GoAheadPeople, owned entirely by Sampoerna, is the barefaced marketing front for Sampoerna-funded festivals, concerts, club nights and the Go Ahead Challenge: Change the Ordinary, a major photography/art/music/fashion competition sending winners abroad to international art events. This is not stealth advertising, but the creation of a brandscape. At all major Indonesian music festivals and events, tobacco companies are not inert logos – their brands are created experientially.
There is zero difference between this and Cooper’s Dark Ale annually sponsoring an Aussie band’s national tour: “Live Australian music belongs in Australian pubs alongside Australian-owned beers,” they brazenly claim. In 2006, as the Official Backstage Beer of the Big Day Out, Tooheys Extra Dry branded 3 million cans with the album artwork of Aussie acts on that year’s bill. There’s the Jim Beam Homegrown Festival in NZ, Smirnoff just signed a 26-festival deal with Live Nation Entertainment… in the West major music events and alcohol sponsorship are inextricable.

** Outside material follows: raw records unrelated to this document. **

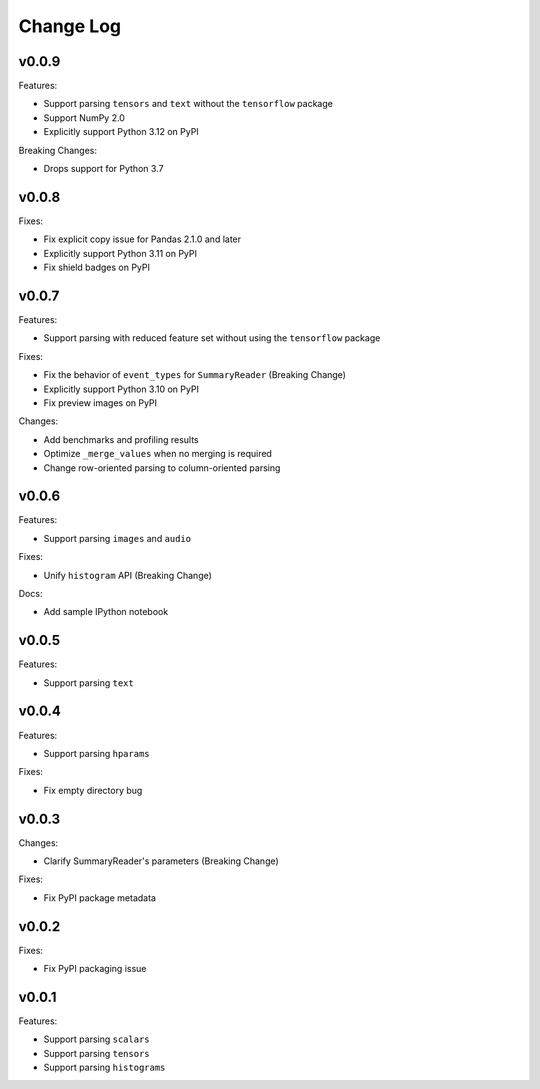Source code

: ===================================
Change Log
===================================

v0.0.9
===================================

Features:

* Support parsing ``tensors`` and ``text`` without the ``tensorflow`` package
* Support NumPy 2.0
* Explicitly support Python 3.12 on PyPI

Breaking Changes:

* Drops support for Python 3.7

v0.0.8
===================================

Fixes:

* Fix explicit copy issue for Pandas 2.1.0 and later
* Explicitly support Python 3.11 on PyPI
* Fix shield badges on PyPI

v0.0.7
===================================

Features:

* Support parsing with reduced feature set without using the ``tensorflow`` package

Fixes:

* Fix the behavior of ``event_types`` for ``SummaryReader`` (Breaking Change)
* Explicitly support Python 3.10 on PyPI
* Fix preview images on PyPI

Changes:

* Add benchmarks and profiling results
* Optimize ``_merge_values`` when no merging is required
* Change row-oriented parsing to column-oriented parsing

v0.0.6
===================================

Features:

* Support parsing ``images`` and ``audio``

Fixes:

* Unify ``histogram`` API (Breaking Change)

Docs:

* Add sample IPython notebook

v0.0.5
===================================

Features:

* Support parsing ``text``

v0.0.4
===================================

Features:

* Support parsing ``hparams``

Fixes:

* Fix empty directory bug

v0.0.3
===================================

Changes:

* Clarify SummaryReader's parameters (Breaking Change)

Fixes:

* Fix PyPI package metadata

v0.0.2
===================================

Fixes:

* Fix PyPI packaging issue

v0.0.1
===================================

Features:

* Support parsing ``scalars``
* Support parsing ``tensors``
* Support parsing ``histograms``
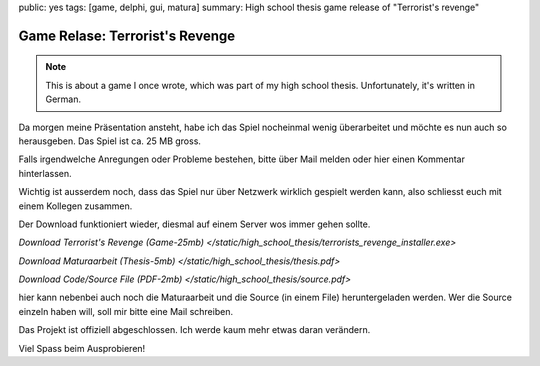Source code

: public: yes
tags: [game, delphi, gui, matura]
summary: High school thesis game release of "Terrorist's revenge"

Game Relase: Terrorist's Revenge
==========

.. note ::

    This is about a game I once wrote, which was part of my high school
    thesis. Unfortunately, it's written in German.

Da morgen meine Präsentation ansteht, habe ich das Spiel nocheinmal wenig
überarbeitet und möchte es nun auch so herausgeben. Das Spiel ist ca. 25 MB
gross.

Falls irgendwelche Anregungen oder Probleme bestehen, bitte über Mail melden
oder hier einen Kommentar hinterlassen.

Wichtig ist ausserdem noch, dass das Spiel nur über Netzwerk wirklich gespielt
werden kann, also schliesst euch mit einem Kollegen zusammen.

Der Download funktioniert wieder, diesmal auf einem Server wos immer gehen
sollte.

`Download Terrorist's Revenge (Game-25mb)
</static/high_school_thesis/terrorists_revenge_installer.exe>`

`Download Maturaarbeit (Thesis-5mb) </static/high_school_thesis/thesis.pdf>`

`Download Code/Source File (PDF-2mb) </static/high_school_thesis/source.pdf>`

hier kann nebenbei auch noch die Maturaarbeit und die Source (in einem File)
heruntergeladen werden. Wer die Source einzeln haben will, soll mir bitte eine
Mail schreiben.

Das Projekt ist offiziell abgeschlossen. Ich werde kaum mehr etwas daran
verändern.

Viel Spass beim Ausprobieren!
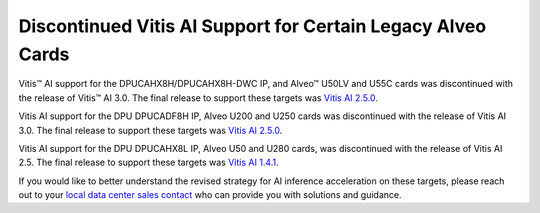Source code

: Discontinued Vitis AI Support for Certain Legacy Alveo Cards
============================================================

Vitis |trade|  AI support for the DPUCAHX8H/DPUCAHX8H-DWC IP, and Alveo |trade|  U50LV and U55C cards was discontinued with the release of Vitis™ AI 3.0. The final release to support these targets was `Vitis AI 2.5.0 <https://github.com/Xilinx/Vitis-AI/tree/v2.5>`__.

Vitis AI support for the DPU DPUCADF8H IP, Alveo U200 and U250 cards was discontinued with the release of Vitis AI 3.0. The final release to support these targets was `Vitis AI 2.5.0 <https://github.com/Xilinx/Vitis-AI/tree/v2.5>`__.

Vitis AI support for the DPU DPUCAHX8L IP, Alveo U50 and U280 cards, was discontinued with the release of Vitis AI 2.5. The final release to support these targets was `Vitis AI 1.4.1 <https://github.com/Xilinx/Vitis-AI/tree/v1.4.1>`__.


If you would like to better understand the revised strategy for AI inference acceleration on these targets, please reach out to your `local data center sales contact <https://www.xilinx.com/about/contact.html>`__ who can provide you with solutions and guidance.  


.. |trade|  unicode:: U+02122 .. TRADEMARK SIGN
   :ltrim:
.. |reg|    unicode:: U+000AE .. REGISTERED TRADEMARK SIGN
   :ltrim:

Over 80,000 attended SoundrenAline, but there were no droves of drunk and shirtless howlers, no chance of spew splattering on your shins, no shallow lake of plastic cups and empty tinnies lapping at your toes. Stratocumuli of cigarette smoke absorbed the limestone illuminations as thousands bopped gently beneath, stepping politely out of the way if one needed to pass. Bintang was available, but barely anyone was buying (Beau quipped that if someone was hunting bule all they needed to do was look at the bars).
After her set at this year’s Splendour in the Grass, rapper Azealia Banks tweeted “You guys are terrible crowds to play for. You’re violent and belligerent and I simply … will not put my safety at risk.” The SoundrenAline security guards had nothing to do. I saw a few bopping along to the brilliant horn-heavy ska reggae of Shaggy Dog from Yogya (my new fav band!), and while the A Stage was near capacity with Slankers pressed in close and brandishing flags atop shoulders, I reckon the likelihood of a bit of biffo was as slim as their frontman Bimbim.
Eager to beat the crowd we left halfway through Slank’s set. The sea of serried motorbikes stretched deep into the inky night, but when the music stopped I had no doubt it would drift away serenely, like smoke. Sailing home on the back of the Go-Jek I thought with fond admiration about my dear friend Okky Ade Chandra. A talented singer-songwriter, Okky fears for independent gigs in his home city of Bandung, so over the Independence Day weekend he and a bunch of mates held a small camping festival sans cigarette sponsorship. Whether it was sans cigarette smoke is another matter.